NORTH RIDGEVILLE — As he sat in an upstairs office of the business begun by his father in 1950, Ridge Lumber owner Craig Praszek talked about how things had come full circle.
“When I started out, we did all the manual labor, loading lumber onto trucks and making deliveries,” the lifelong North Ridgeville man resident. “My dad (Albert Praszek) started me out unloading boxcars at the (railroad) tracks across the road when I was 13.”
As the business expanded over the years, more employees were added and duties were delegated — only to see those workers let go in recent years as sales dwindled, especially during the past decade.
“I’d say we’ve lost 40 to 50 percent of our business in the past 10 years,” Praszek said. “We’re back to hustling (delivering) boards again, along with handling sales and all the paperwork.”
All of which has led to the decision to call it quits at the end of September. Praszek, 55, just couldn’t compete with the big home improvement store chains, “the ones with the multi-million dollar advertising budgets. The small guys tend to get forgotten.”
Praszek kept busy in recent years, keeping the small Avon-Belden Road lumber yard going with his wife, Vicki, and two other employees.
“I never minded being a jack-of-all-trades,’’ he said. “I like being with people and talking to them.”
Carrying a range of cherry, oak, maple, walnut and other lumber products, as well as windows and doors, composite and vinyl decking, roofing materials and treated lumber, the firm catered to both commercial and residential customers. Ridge Lumber was born when Albert Praszek stepped out on his own with a World War II flatbed truck and an order pad after gaining experience working for the area’s old Barnes Brothers Coal and Supply Co.

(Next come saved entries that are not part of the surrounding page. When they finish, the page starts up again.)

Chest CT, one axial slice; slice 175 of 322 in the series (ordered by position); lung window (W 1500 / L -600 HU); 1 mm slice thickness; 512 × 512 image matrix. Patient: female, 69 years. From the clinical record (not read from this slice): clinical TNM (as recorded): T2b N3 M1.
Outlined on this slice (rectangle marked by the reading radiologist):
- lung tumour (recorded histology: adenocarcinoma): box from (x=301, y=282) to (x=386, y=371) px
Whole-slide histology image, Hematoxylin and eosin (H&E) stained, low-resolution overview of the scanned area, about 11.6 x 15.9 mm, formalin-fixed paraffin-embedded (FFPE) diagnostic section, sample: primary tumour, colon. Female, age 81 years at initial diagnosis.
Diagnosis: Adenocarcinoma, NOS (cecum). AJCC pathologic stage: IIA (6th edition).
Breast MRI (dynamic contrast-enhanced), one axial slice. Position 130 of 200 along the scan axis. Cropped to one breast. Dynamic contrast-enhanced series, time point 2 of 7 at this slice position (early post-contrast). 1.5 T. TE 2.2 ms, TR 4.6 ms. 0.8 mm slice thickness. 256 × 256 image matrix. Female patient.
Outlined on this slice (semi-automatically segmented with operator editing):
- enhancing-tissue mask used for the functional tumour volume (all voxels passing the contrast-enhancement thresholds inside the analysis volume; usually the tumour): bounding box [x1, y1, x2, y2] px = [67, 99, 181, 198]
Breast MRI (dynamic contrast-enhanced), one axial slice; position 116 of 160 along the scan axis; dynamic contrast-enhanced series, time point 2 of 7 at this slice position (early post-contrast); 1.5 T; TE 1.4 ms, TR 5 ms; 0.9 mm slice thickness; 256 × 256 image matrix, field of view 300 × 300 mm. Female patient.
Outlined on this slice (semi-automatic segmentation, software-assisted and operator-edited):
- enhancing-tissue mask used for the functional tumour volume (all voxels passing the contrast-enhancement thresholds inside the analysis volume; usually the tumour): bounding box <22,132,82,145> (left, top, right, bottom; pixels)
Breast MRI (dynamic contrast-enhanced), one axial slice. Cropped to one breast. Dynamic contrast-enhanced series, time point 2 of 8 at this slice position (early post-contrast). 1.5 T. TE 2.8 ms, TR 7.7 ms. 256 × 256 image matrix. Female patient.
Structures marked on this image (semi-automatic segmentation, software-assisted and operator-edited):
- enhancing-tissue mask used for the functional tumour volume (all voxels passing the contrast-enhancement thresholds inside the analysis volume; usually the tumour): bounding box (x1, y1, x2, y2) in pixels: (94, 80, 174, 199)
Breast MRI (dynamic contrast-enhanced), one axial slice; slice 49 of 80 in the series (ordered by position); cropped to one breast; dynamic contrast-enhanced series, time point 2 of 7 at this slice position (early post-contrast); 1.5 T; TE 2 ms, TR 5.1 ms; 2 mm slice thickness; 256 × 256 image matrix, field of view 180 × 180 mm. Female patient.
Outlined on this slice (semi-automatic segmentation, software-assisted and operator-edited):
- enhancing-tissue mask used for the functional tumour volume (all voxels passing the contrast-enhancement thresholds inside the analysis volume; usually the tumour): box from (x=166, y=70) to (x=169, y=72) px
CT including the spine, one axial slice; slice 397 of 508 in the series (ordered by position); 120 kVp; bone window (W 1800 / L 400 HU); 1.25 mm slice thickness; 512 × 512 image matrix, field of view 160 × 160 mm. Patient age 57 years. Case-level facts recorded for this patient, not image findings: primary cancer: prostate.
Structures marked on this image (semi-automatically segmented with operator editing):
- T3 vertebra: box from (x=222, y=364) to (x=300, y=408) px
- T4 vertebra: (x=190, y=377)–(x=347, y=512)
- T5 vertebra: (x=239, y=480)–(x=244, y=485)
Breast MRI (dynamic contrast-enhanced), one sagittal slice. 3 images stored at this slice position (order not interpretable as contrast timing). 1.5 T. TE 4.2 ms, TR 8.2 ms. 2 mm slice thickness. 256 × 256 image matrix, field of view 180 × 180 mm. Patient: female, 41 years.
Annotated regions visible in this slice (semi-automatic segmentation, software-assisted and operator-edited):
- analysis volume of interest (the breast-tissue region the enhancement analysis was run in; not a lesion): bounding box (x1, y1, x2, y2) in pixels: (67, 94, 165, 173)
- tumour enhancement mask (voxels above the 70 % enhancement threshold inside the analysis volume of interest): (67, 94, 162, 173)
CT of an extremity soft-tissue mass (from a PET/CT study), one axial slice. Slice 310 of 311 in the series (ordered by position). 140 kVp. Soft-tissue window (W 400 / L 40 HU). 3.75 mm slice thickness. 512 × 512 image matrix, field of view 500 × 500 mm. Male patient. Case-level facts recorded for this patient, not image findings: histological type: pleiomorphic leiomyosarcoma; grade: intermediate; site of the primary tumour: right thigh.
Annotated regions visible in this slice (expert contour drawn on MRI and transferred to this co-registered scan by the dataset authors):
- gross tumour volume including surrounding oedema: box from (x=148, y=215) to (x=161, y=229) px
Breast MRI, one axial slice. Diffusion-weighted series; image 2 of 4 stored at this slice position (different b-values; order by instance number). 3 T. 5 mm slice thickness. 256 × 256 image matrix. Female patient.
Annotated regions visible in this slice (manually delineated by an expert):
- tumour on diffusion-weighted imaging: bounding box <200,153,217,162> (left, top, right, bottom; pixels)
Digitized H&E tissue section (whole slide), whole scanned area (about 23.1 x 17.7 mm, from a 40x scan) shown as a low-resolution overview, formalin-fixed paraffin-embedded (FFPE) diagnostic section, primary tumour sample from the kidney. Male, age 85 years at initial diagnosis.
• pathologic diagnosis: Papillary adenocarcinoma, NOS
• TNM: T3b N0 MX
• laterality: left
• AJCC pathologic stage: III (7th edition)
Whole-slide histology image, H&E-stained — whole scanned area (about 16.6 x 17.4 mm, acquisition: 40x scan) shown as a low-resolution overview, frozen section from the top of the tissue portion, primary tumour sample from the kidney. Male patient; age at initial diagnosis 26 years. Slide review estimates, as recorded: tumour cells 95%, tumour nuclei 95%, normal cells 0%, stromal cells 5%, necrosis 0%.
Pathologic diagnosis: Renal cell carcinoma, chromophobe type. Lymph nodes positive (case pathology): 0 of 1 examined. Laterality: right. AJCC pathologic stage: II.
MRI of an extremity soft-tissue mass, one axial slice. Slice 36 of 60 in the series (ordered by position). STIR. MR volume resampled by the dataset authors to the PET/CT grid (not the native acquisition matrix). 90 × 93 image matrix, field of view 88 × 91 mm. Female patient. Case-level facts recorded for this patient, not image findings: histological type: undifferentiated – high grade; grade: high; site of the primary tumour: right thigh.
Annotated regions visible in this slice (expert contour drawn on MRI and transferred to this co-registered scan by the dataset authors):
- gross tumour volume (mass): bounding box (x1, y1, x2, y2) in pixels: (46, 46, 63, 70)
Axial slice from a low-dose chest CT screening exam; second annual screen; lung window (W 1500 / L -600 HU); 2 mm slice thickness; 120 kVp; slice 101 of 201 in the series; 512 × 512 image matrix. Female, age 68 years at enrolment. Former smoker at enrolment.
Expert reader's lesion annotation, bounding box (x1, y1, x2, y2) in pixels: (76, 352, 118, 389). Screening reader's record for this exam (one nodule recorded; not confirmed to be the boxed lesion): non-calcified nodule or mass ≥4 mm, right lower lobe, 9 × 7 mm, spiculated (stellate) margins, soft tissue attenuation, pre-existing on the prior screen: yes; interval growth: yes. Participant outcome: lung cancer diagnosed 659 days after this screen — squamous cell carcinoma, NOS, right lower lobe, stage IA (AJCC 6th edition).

“He’d drive around to work sites and get orders and then pick up lumber from all the lumber yards that used to be under the bridges in the Flats,” Praszek said.
Regular customers included small homebuilders.
“We’d do business with outfits that typically built 12 to 20 homes a year,” Praszek said. “We were busy all the time. But those guys are pretty much gone. They got squeezed out by the big builders that buy up huge tracts of land and put up hundreds of homes at a time.”
The two delivery trucks the company kept busy for years were reduced to one. And the lingering recession didn’t help a shrinking residential customer base.
“With gas prices going up, people just weren’t buying,” Praszek said. “You don’t spend it if you don’t have it.”
And when they did, they tended to go the home improvement box-store route.
“Everything just slowly ground to a halt and we said that’s enough … it’s time,” Praszek said.
Asked what he’ll do without the family business to occupy his time, Praszek ticked off a list of goals, some of which he’s had to put off for years.
“We’ll try and take a vacation and actually go some place. We haven’t taken one in 25 years,’’ he said. “I’ll grow some produce and generally take some time off.”